En sortie sur les écrans français le 8 mars 2017, ce film est typique du cinéma hollywoodien à l’égard des personnages noirs : une absolue nécessité en terme de restauration de leur importance historique mais un traitement apolitique et familial qui restreint leur impact.
Alors comme ça, ce serait trois femmes noires qui auraient permis aux Américains de rester dans la course contre les Soviétiques en réussissant l’envoi d’un homme dans l’espace et surtout, comble du suspense, son retour sans griller comme une allumette à son entrée dans l’atmosphère ? Les recherches Wikipedia et les amis férus d’astrophysique m’assurent que c’est la pure vérité, et que John Glenn a vraiment imposé que Katherine Johnson approuve les calculs qui déterminaient le point de retour dans l’atmosphère, même s’il ne l’a pas fait dans les minutes mais plutôt dans les semaines qui précédèrent son départ. Et dans le contexte brûlant de la lutte pour les droits civiques (on est en février 1962, moins d’un an après le vol de Youri Gagarine, deux ans avant la signature de la loi sur les droits civiques de 1964 qui interdit la ségrégation dans les lieux publics, l’administration et l’emploi), il semble évident que cette histoire mérite d’être racontée.
On peut regretter que cela se fasse dans les règles de l’art du biopic (ici triple) hollywoodien et qu’on ait à subir les scènes de bonheur domestique et d’explosion cathartique contre le petit racisme quotidien aux racines si profondes. Ainsi, Katherine Johnson perd un temps précieux chaque jour où elle doit traverser tout le site de la Nasa (1,5 km environ) pour aller aux seules toilettes réservées aux personnes dites de couleur, chemin qu’elle est bien obligée d’emprunter au moins une fois par jour. Les hommes blancs, comme toujours, s’insurgent contre de telles injustices, parce qu’ils ont été victimes de l’holocauste ou parce qu’ils sont Kevin Costner, redresseur de tort à coups de batte de baseball quand il faut dégommer une pancarte « Colored » pour qu’il n’y ait plus de toilettes séparées. Pas de réflexion profonde sur les luttes de pouvoir qui se cachent derrière les discriminations, quelles qu’elles soient (d’autres se battent aujourd’hui pour l’accès aux toilettes sans discrimination de genre) et on en revient toujours à des choix individuels et au bon sens, jamais à l’institution et à ses pratiques.
Les historiens suggèrent de surcroît que l’essentiel de la lutte pour l’égalité est le fait de ces mêmes femmes noires qui ont refusé la ségrégation, comme Rosa Parks dans le bus, plutôt que de leurs chefs éclairés. Lorsque la porte se referme au nez de Katherine Johnson alors qu’on lui prend des mains le rapport sur lequel elle vient de plancher, in extremis, alors que la nacelle rentre dans l’atmosphère, c’est le patron en personne (Costner) qui rouvre la porte et lui met son propre badge autour du coup, marqué d’un grand A rouge, « Autorisé ». Les limites sont balisées ; on les franchit par la bienveillance des puissants. Ces raccourcis, si efficaces soient-ils, sont fort dommageables car la dramatisation à outrance sème le doute quant à la véracité des faits.

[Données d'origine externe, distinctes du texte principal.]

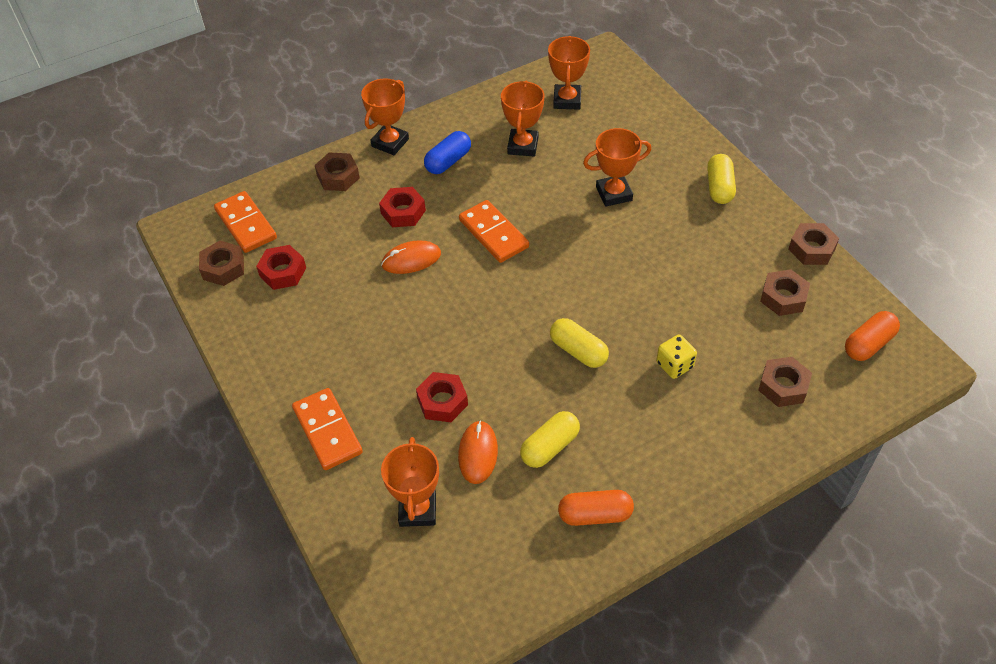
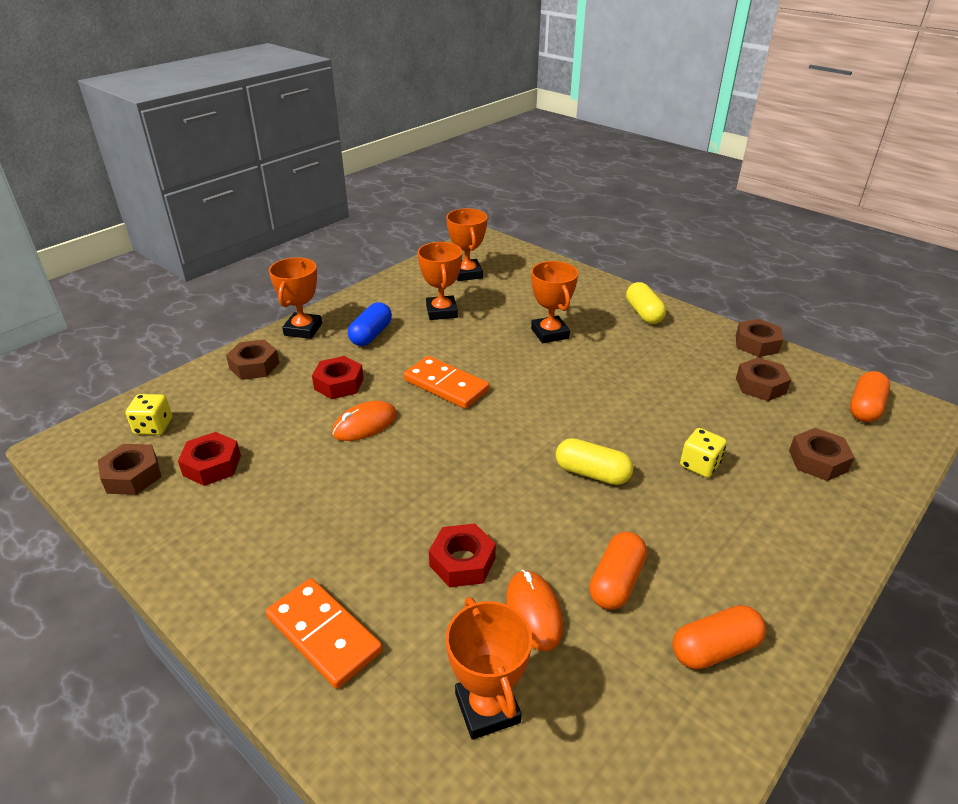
camera: 20 degrees left, 15 degrees down
(246, 224) = (153, 427): orange domino -> yellow dice
(549, 447) = (616, 582): yellow capsule -> orange capsule
(614, 194) = (550, 333): orange trophy -> orange trophy turned 75 degrees counterclockwise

A Beautiful Mind (Un Homme d’exception, 2001) retraçait la vie schizophrénique du mathématicien nobélisé John Nash sans mentionner une première liaison et un fils qu’il avait quasiment abandonné pour se concentrer plutôt sur sa relation avec Alicia Larde, dont il divorça pour finalement vivre à nouveau avec elle, notamment aux pires moments de sa maladie. Egalement sous silence, l’arrestation de 1954 pour atteinte à la pudeur, manigancée par la police contre des homosexuels dans des toilettes publiques (décidément) de Santa Barbara, en pleine chasse aux sorcières. Est-ce que s’intéresser à la science empêche de réfléchir aux questions de société ? Les Figures de l’ombre, pourtant, prétend le faire. Mais de manière si maladroite qu’on finit par ne plus y croire, alors même que les filles, noires notamment, ont encore aujourd’hui besoin de se voir potentiellement scientifiques et qu’on leur propose des stratégies pour répondre au sexisme et au racisme institutionnels qu’elles ne manqueront pas de rencontrer, bien davantage que ceux ordinaires et datés que le film met en scène. Jimmy Kimmel s’amusait aux Oscars de ce qu’un individu peut accomplir si on l’empêche d’aller aux toilettes ; la trivialité de son propos a moyennement plu, c’est pourtant bien le travers de ce film qui peine à convaincre tant il dilue l’essentiel dans l’anecdotique, le politique dans le mélo.